# ACTIVITÉ
Les affirmations suivantes concordent-elles avec le passage sur Nyokabi ? Répondez à chacune par oui ou non en citant les mots décisifs du passage.
1. Nyokabi s’est d’abord présentée comme compositrice, puis a élargi cette définition.
2. Selon Nyokabi, on peut retirer l’enregistrement de terrain de ses disques sans beaucoup changer le morceau.
3. Nyokabi estime que les arts disposent de beaucoup d’espace dans les villes africaines.

# PASSAGE FOURNI

***

Elle intègre aussi des enregistrements de terrain dans ses compositions car entend les sons de la nature et du monde comme tout aussi musicaux que ceux produits par les instruments. « Dans certaines musiques où l’on intègre des sons enregistrés, on peut retirer l’enregistrement sans que cela ne change beaucoup le morceau. Moi, je veux que dans mes disques, l’enregistrement de terrain soit un élément aussi important que l’instrumentation dans la conception du morceau ». Après s’être d’abord identifiée comme compositrice, Nyokabi en a élargi la définition pour se présenter comme une « artiste sonore », fermement convaincue que tout son est de la musique. « Je travaille avec le son, mais pas forcément de manière musicale. Je n’ai pas besoin d’utiliser des instruments. Je n’ai pas besoin de chanter. Le simple fait que je parle en ce moment même est un son que je peux utiliser pour faire de la musique ».
Nyokabi, qui a beaucoup voyagé et joué à l’étranger, a souvent du mal à trouver dans sa ville natale, Nairobi, des espaces destinés à faciliter l’expression musicale et culturelle. « Dans les villes africaines, c’est en quelque sorte le plus grand obstacle : un espace physique pour se rassembler, se rencontrer, échanger des idées, se produire. Nous n’avons pas beaucoup d’espace pour les arts ». Alors qu’elle poursuit son carrière et travaille sur ses prochains albums, elle continue de s’enraciner dans sa langue et sa culture, en s’assurant toujours de n’être jamais trop loin d’elle-même.

***

# ENTRÉES EXTRAITES

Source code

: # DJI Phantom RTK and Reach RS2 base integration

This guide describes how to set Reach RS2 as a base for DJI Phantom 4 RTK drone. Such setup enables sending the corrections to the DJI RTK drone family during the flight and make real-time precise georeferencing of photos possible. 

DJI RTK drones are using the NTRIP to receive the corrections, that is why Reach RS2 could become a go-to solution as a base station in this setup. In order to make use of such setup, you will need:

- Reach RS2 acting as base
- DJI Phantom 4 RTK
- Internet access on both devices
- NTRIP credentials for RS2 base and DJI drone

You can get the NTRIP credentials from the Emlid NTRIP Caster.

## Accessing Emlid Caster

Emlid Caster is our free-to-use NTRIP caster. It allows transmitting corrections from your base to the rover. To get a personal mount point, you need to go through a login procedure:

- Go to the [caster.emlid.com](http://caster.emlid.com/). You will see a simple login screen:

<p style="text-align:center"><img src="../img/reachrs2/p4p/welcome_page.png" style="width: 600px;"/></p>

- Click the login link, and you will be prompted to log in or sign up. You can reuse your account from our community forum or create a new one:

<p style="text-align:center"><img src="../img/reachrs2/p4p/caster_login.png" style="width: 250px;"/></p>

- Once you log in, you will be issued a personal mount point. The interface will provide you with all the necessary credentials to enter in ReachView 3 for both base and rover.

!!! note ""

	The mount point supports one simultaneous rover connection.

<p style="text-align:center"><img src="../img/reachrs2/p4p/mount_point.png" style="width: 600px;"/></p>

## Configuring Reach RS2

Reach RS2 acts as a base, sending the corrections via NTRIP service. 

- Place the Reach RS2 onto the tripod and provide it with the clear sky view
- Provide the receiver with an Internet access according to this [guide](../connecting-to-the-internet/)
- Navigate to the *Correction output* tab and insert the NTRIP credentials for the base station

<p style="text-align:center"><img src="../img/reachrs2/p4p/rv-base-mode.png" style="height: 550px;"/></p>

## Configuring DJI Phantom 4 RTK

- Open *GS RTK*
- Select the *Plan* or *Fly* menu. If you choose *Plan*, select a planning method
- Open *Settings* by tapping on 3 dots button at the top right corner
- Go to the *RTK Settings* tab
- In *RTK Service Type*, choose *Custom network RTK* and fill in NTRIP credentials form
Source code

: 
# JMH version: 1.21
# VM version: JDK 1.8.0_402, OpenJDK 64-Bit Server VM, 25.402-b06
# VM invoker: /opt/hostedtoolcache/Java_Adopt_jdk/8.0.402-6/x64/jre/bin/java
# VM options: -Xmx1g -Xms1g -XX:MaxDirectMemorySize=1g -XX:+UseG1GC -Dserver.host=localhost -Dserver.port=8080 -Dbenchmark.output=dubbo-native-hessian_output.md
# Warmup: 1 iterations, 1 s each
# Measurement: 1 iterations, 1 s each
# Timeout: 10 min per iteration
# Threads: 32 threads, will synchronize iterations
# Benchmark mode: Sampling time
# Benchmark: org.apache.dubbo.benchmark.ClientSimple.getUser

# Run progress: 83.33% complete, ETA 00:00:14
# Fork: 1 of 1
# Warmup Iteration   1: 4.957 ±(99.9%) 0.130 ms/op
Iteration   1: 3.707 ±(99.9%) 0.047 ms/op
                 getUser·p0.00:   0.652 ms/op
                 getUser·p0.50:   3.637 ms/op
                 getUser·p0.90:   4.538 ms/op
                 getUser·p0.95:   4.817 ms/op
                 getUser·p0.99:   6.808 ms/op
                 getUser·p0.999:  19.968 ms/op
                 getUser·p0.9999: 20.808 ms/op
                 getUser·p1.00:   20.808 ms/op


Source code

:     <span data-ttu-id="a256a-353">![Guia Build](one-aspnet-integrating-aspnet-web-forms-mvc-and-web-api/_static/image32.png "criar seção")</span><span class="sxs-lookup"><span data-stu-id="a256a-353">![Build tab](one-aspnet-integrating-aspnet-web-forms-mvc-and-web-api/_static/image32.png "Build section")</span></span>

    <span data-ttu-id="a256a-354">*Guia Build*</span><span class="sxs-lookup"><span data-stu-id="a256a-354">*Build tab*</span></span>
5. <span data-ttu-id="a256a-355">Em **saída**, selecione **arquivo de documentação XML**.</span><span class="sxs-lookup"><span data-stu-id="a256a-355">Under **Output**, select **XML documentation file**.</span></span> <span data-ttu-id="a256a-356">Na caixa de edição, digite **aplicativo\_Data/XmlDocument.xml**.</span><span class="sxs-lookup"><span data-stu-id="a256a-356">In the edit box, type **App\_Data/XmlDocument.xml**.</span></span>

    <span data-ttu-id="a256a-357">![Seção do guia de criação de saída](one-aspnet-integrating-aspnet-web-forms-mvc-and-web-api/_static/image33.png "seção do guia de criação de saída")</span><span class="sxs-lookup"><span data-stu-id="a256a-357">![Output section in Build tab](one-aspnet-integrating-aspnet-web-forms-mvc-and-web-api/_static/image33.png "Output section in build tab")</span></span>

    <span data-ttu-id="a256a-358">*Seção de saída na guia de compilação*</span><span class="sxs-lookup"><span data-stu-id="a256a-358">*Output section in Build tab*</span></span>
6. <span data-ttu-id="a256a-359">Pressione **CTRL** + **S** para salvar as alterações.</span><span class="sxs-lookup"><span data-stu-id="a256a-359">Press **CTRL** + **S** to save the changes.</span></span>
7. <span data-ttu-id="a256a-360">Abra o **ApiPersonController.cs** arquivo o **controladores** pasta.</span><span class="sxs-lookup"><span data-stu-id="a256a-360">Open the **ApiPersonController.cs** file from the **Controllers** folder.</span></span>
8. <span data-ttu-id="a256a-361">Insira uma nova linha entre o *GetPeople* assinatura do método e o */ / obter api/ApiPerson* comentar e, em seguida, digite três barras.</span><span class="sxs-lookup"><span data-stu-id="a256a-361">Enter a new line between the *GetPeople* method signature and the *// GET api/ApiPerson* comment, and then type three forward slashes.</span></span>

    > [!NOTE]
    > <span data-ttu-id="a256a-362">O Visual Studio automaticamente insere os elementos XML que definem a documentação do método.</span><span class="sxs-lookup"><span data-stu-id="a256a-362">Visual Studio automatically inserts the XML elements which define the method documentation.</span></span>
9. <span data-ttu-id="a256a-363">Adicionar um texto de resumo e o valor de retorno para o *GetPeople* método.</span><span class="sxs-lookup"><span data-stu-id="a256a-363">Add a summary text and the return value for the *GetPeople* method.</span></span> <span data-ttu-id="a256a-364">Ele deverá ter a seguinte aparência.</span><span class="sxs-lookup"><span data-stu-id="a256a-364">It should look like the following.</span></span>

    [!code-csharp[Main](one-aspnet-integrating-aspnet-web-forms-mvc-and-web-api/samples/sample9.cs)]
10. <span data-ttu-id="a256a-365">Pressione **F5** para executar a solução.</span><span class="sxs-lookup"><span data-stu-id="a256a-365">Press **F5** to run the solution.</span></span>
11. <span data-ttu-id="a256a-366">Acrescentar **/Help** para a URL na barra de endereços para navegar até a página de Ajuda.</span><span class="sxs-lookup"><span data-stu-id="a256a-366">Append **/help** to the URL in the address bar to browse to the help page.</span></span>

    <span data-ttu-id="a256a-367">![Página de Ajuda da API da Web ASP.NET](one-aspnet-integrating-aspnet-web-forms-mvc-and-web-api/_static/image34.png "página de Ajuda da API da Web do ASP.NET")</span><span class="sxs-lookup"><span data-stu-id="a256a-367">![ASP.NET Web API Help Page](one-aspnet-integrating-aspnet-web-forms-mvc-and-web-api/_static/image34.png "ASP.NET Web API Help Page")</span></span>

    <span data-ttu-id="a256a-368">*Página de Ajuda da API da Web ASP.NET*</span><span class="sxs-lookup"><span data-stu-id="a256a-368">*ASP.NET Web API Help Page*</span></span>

***

# ZONE DE RÉPONSE
1. Oui : « Après s’être d’abord identifiée comme compositrice, Nyokabi en a élargi la définition »
2. Non : « je veux que dans mes disques, l’enregistrement de terrain soit un élément aussi important que l’instrumentation dans la conception du morceau »
3. Non : « Nous n’avons pas beaucoup d’espace pour les arts »